■ Page layout parsing data

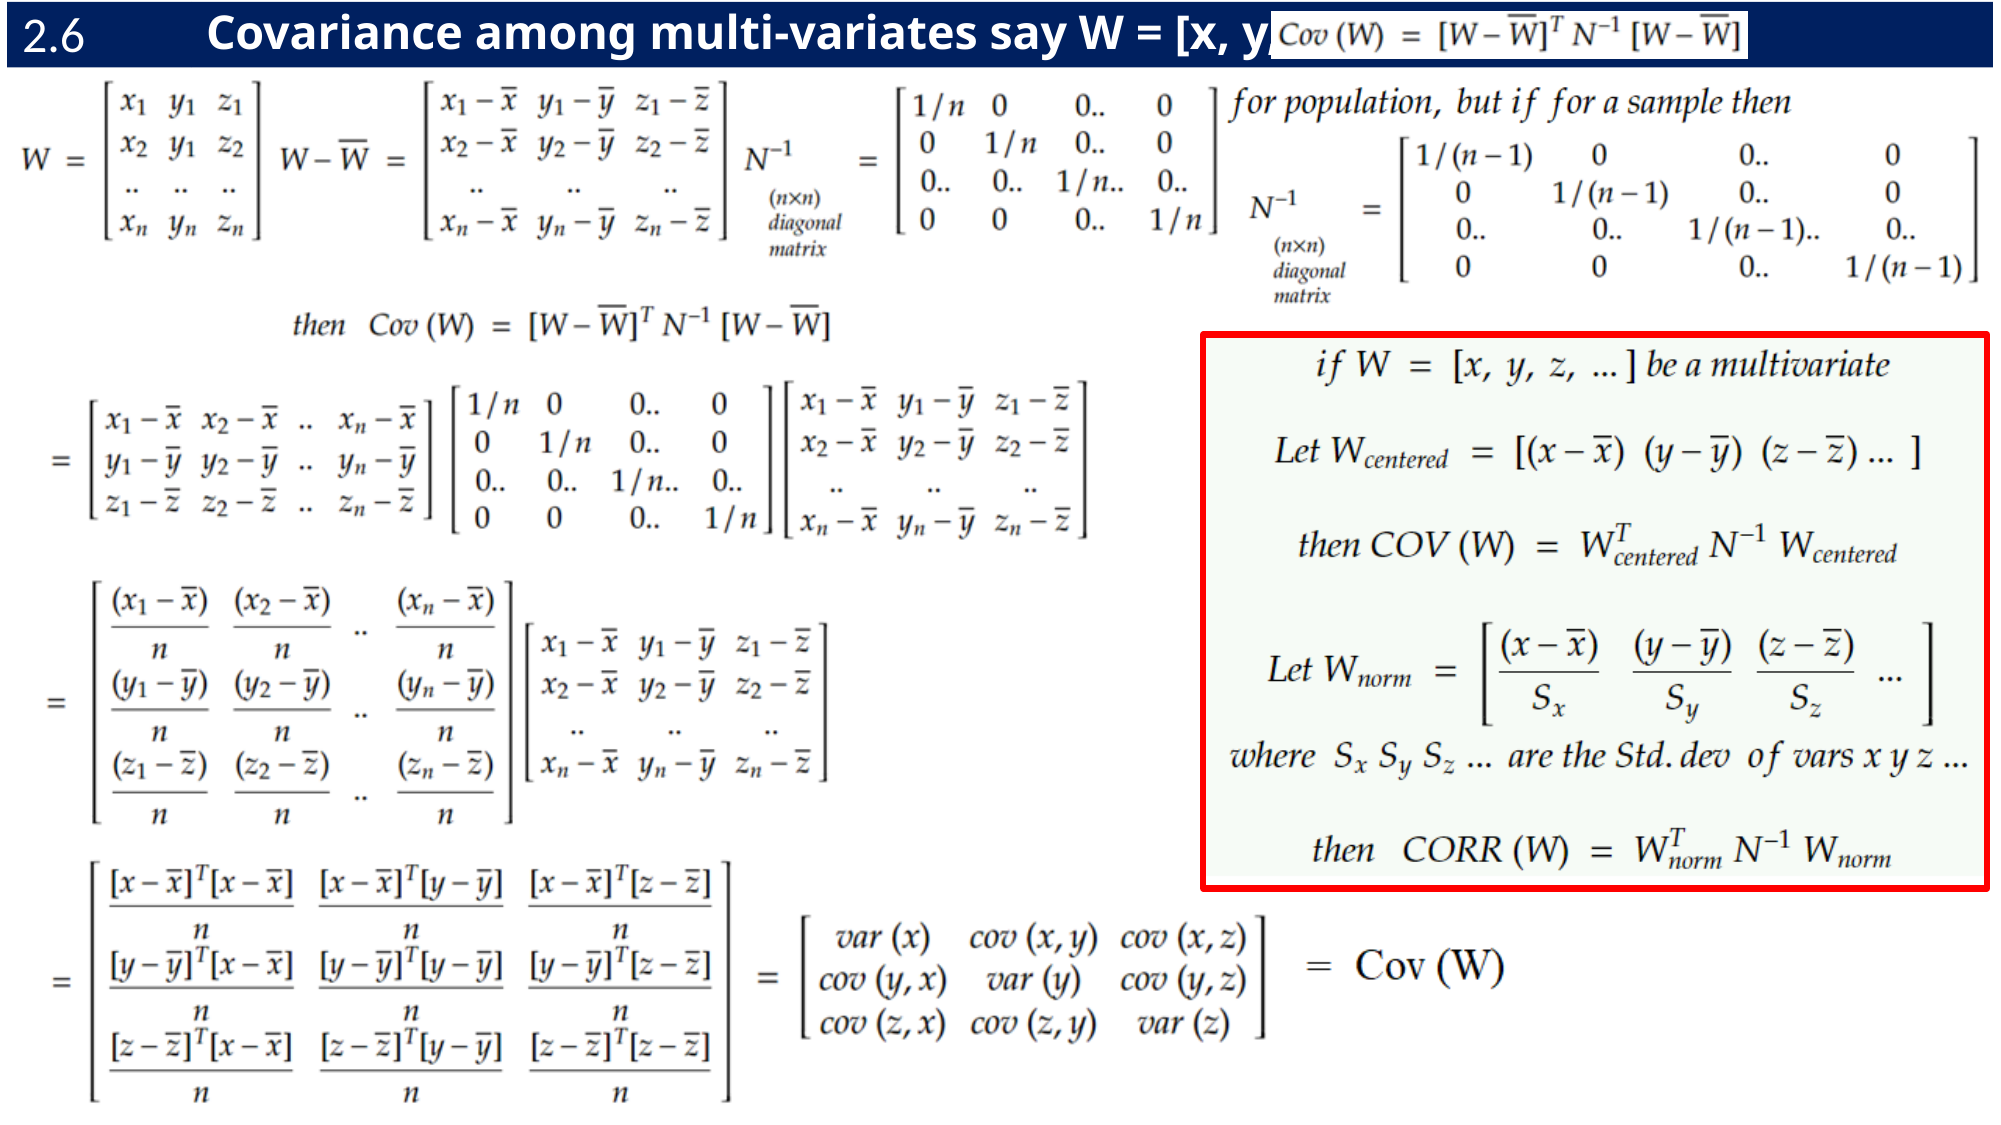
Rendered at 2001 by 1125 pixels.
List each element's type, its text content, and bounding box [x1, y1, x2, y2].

picture [16, 71, 1984, 1117]
picture [1271, 11, 1748, 59]
list 2.6 [7, 1, 192, 68]
title Covariance among multi-variates say W = [x, y, z] is [192, 1, 1993, 68]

■ Work order
Please retype the data exactly as it appears, but without any of its pictures.

■ Finished task
Rendered at 2001 by 1125 pixels.
List each element's type, its text content, and bounding box [x1, y1, x2, y2].

picture [16, 71, 1984, 1117]
picture [1271, 11, 1748, 59]
list 2.6 [7, 1, 192, 68]
title Covariance among multi-variates say W = [x, y, z] is [192, 1, 1993, 68]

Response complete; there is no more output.